**Text provided**
A Generic Way to Address Dependency Conflict for Bazel-built Scala Spark App
Introduction
Recently I am working on container/helmg/k8s-ing a scala spark app. I am having an issue:
Caused by: java.lang.RuntimeException: java.lang.ClassCastException:
cannot assign instance of scala.concurrent.duration.FiniteDuration
to field org.apache.spark.rpc.RpcTimeout.duration
of type scala.concurrent.duration.FiniteDuration
in instance of org.apache.spark.rpc.RpcTimeout
when I have to use
1spark.driver.userClassPathFirst: true
2spark.executor.userClassPathFirst: true
It is a well-solved problem, if we are using maven to build the jar and make use of shaded jar. Unfortunally we are using bazel to do the build, and we don’t have a good solution to shade a jar.
Before diving into details of the problem, let me briefly introduce how we are doing the build in bazel.
Manage external dependencies
We currently make use rules_jvm_external
to manage all maven dependencies. We mark all spark related jars as neverlink = True
.
We also marked scala-library as neverlink
The WORKSPACE looks like this
1
2 maven_install(
3 name = "maven",
4 artifacts = [
5 maven.artifact(
6 "org.apache.spark",
7 "spark-core_2.11",
8 "2.4.5",
9 neverlink = True,
10 )
11 maven.artifact(
12 "org.scala-lang",
13 "scala-library",
14 "2.11.12",
15 neverlink = True,
16 ),
17 ],
18 excluded_artifacts = [
19 ],
20 fetch_sources = False,
21 repositories = MAVEN_REPOSITORIES,
22 version_conflict_policy = "pinned",
23 )
24
25 maven_install(
26 name = "maven_runtime",
27 artifacts = [
28 "org.scala-lang:scala-library:2.11.12",
29 "org.scala-lang:scala-compiler:2.11.12",
30 "org.scala-lang:scala-reflect:2.11.12",
31 ],
32 excluded_artifacts = [
33 ],
34 fetch_sources = False,
35 repositories = MAVEN_REPOSITORIES,
36 version_conflict_policy = "pinned",
37 )
38
You might ask why we have two maven repos - this is the our current solution to mimic maven provided scope.
You can think the maven
one is to provide only compile dependencies (we mark those we don’t want to appear in the uber/fat jar (we use uber jar and fat jar interchangeabley) as neverlink), and the maven_runtime
is to provide runtime dependencies only. In an environment that the dependencies are provided (jars are provided, and no need to packaged into the fatjar), we don’t have to do anything as these jars have been marked as neverlink
and are not in the jar. We mostly use the maven_runtime
deps only in test scenarios, when we need to provide the jars (package the jars in the fatjar).

**Supplied material**
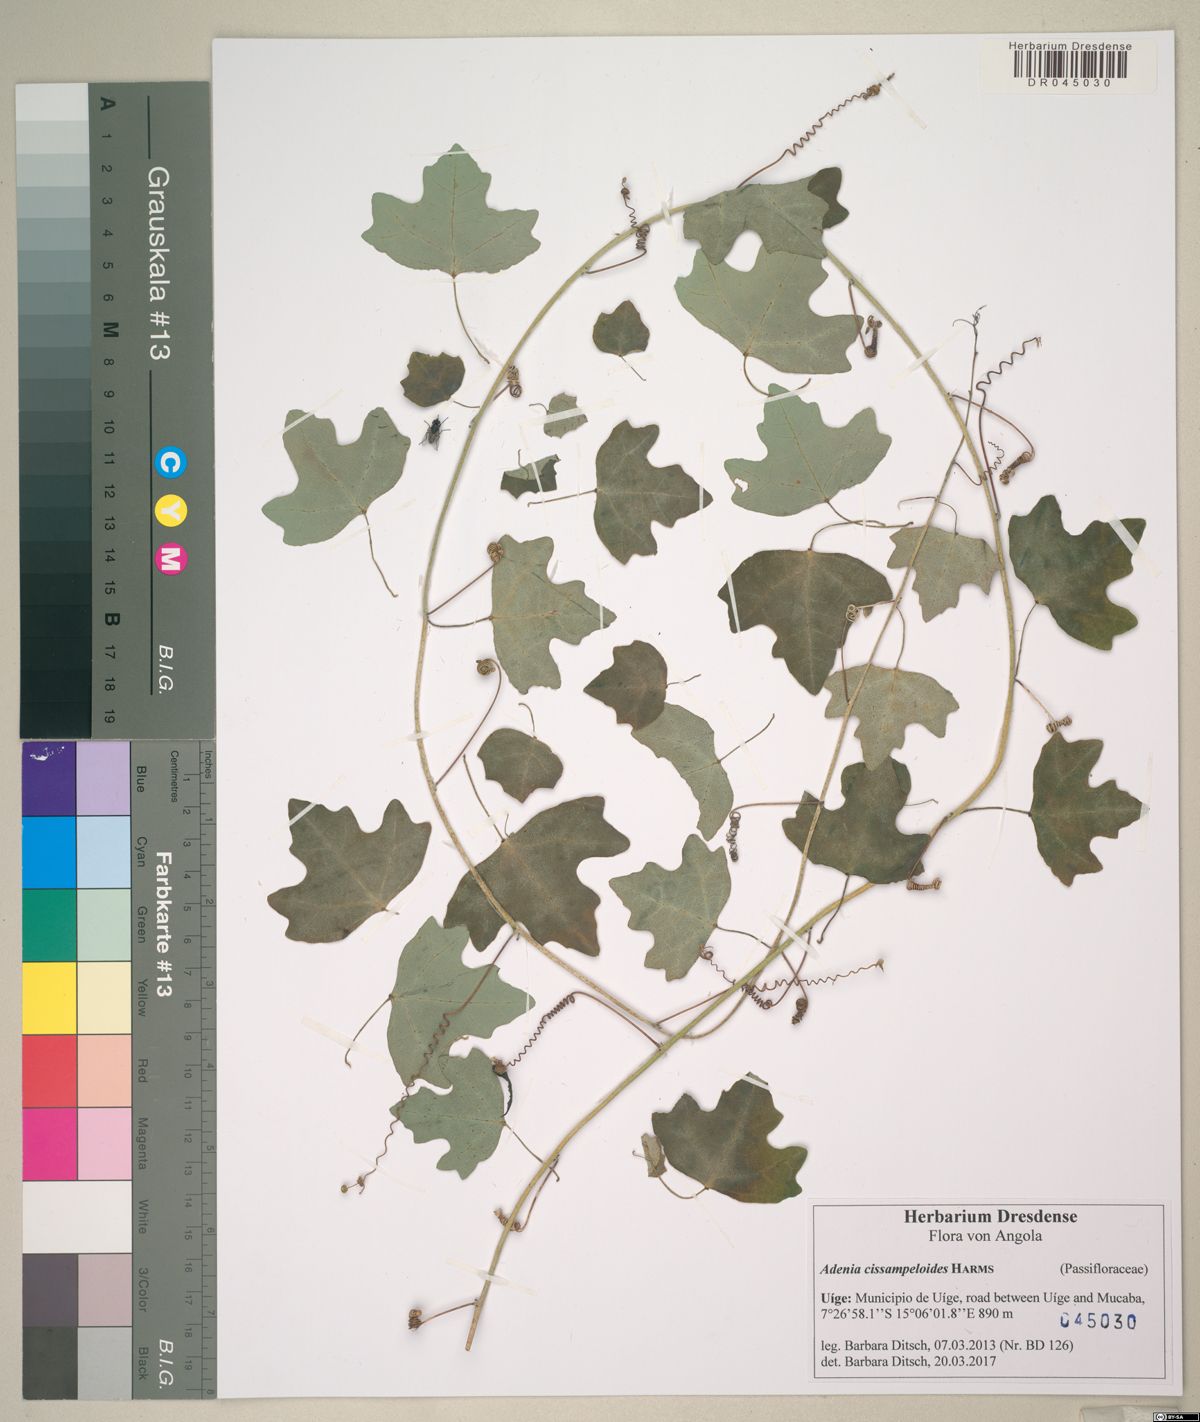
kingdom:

**Requirement A**
Check whether each statement agrees with the Bazel post, giving yes or no plus the exact words from the post that decide it. (i) All Spark-related jars are marked neverlink. (ii) The app is built with Maven using a shaded jar. (iii) Having two Maven repositories is meant to mimic Maven's provided scope.
**Requirement B**
Please output everything in the Bazel post from "A Generic Way" down to "build in bazel.", copied word for word.

**Worked answer A**
(i) Yes: "We mark all spark related jars as neverlink = True"
(ii) No: "Unfortunally we are using bazel to do the build, and we don’t have a good solution to shade a jar."
(iii) Yes: "this is the our current solution to mimic maven provided scope."

**Worked answer B**
A Generic Way to Address Dependency Conflict for Bazel-built Scala Spark App
Introduction
Recently I am working on container/helmg/k8s-ing a scala spark app. I am having an issue:
Caused by: java.lang.RuntimeException: java.lang.ClassCastException:
cannot assign instance of scala.concurrent.duration.FiniteDuration
to field org.apache.spark.rpc.RpcTimeout.duration
of type scala.concurrent.duration.FiniteDuration
in instance of org.apache.spark.rpc.RpcTimeout
when I have to use
1spark.driver.userClassPathFirst: true
2spark.executor.userClassPathFirst: true
It is a well-solved problem, if we are using maven to build the jar and make use of shaded jar. Unfortunally we are using bazel to do the build, and we don’t have a good solution to shade a jar.
Before diving into details of the problem, let me briefly introduce how we are doing the build in bazel.